Lumière et… action !

· 2 juillet 2015

Un jour où je ne me sentais pas bien, je suis allée voir ma psy pour qu’elle puisse m’aider. Fatiguée de tout subir en permanence, ses mots finirent par résonner dans mes oreilles, et trouvèrent un sens. « Vous vivez comme si vous jouiez un rôle sur scène » m’a-t-elle dit.

Pour une personne comme moi, qui, fait de son mieux pour toujours faire les choses bien et de façon cohérente, j’ai été un peu surprise. Cependant, j’étais disposée à écouter ses arguments et à commencer mon introspection.

Rentrer dans un rôle

Je me suis rendue compte qu’il y avait des personnes que je fréquentais, sans en avoir réellement envie, que je suis sortie avec des personnes dans des lieux réputés, esclave du système et d’un cercle social, que j’ai dû écouter des conversations qui ne m’intéressaient pas du tout et qui s’éloignaient de mes opinions et de mes intérêts.

Autrement dit, un entourage que je fréquente seulement parce qu’ils reflètent une meilleure image de moi.

Qui n’a jamais ressenti cela ? Ne pas supporter un ami, un cousin ou son beau-frère ? Qui n’est jamais parti quasi en courant de chez sa belle-mère ? Qui n’a jamais lu un livre ou regardé un match à la télé seulement pour faire plaisir à une personne ? Aller à l’anniversaire d’une collègue insupportable ?

Parfois, on ne se sent pas bien avec notre conjoint et pourtant on se force à rester avec, comme esclave de la routine et de la peur de se retrouver seul. Et nous rentrons dans un rôle.

Nous commençons par perdre notre spontanéité et notre authenticité. Nous ne profitons pas de notre temps libre, et ainsi, la vie nous échappe.

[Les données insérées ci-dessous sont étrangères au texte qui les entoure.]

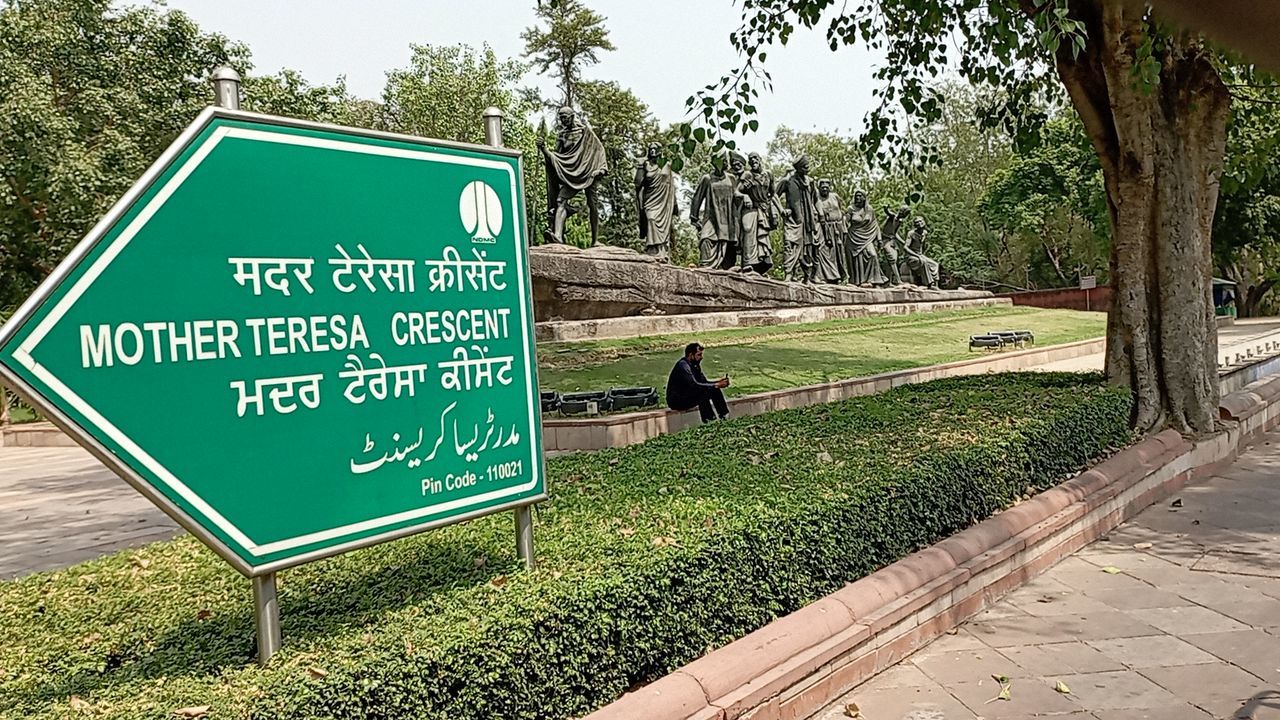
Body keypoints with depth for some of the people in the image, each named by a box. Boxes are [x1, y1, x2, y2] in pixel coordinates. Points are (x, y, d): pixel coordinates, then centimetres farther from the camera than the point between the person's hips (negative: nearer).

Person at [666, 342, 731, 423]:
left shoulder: (695, 365, 7)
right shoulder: (683, 365, -22)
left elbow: (704, 382, 12)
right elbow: (695, 385, -30)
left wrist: (718, 382, -5)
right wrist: (716, 385, -29)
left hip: (688, 396, 10)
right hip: (676, 401, -10)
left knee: (715, 390, -1)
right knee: (703, 392, -30)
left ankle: (725, 419, -2)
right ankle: (709, 423, -29)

Se perdre, puis se retrouver

Après la consultation, j’ai commencé à faire des choses qui me plaisaient et à en découvrir certaines que je ne connaissais pas encore.

Sortir avec mes amies, mes soeurs, rendre visite à ma grand-mère, courir, ne pas me maquiller de tout le week-end, déboucher une bonne bouteille de vin dans ma chambre en écoutant ma playlist favorite et me reposer… seulement me reposer.

Tout cela s’est indéniablement fait ressentir sur mon humeur ! Ma peau était comme rajeunie, détendue. Les gens me disaient : « Mais qu’est-ce que tu as fait ? », et beaucoup d’autres me disaient que j’étais complètement perdue.

Je me suis perdue pour mieux me retrouver. J’ai fait le point sur ma vie, pour mieux comprendre mes actes.

Je ne m’accordais pas de temps pour moi et je me laissais dépasser par les responsabilités, ce qui se répercutait négativement sur ma santé physique et émotionnelle. J’étais stressée, fatiguée, et le pire, épuisée moralement.

Jusqu’à ce que je me rende compte qu’il fallait que je m’aime. En quelques jours, je me suis accordée du temps pour prendre des décisions.

J’ai commencé par les décisions les plus « simples », pour me diriger vers les plus complexes. Si je n’aimais pas quelque chose, je le rayais de ma vie.

Et dans le cadre de mon travail, si je n’étais pas d’accord, je le disais. Ma propre affirmation me surprenait moi-même mais mes collègues m’ont alors considérée et respectée.

J’ai commencé à reprendre le contrôle de mon corps, de mon esprit, et j’ai pu en finir avec cette lutte interminable que j’avais contre mes défauts.

Je me suis réconciliée avec eux, et comme j’ai compris que beaucoup d’entre-eux feraient toujours partie de moi, aujourd’hui j’ai décidé de vivre avec eux pour me sentir mieux.

J’ai soigné mes blessures d’amour propre. J’ai commencé à être moins perfectionniste, mais plus heureuse. J’ai arrêté de me contenter de ce que je connaissais, de la routine et des croyances irrationnelles héritées.

Le confort était évidemment mon pire ennemi et je compris que pour comprendre le coeur d’autrui, il faut d’abord comprendre le sien.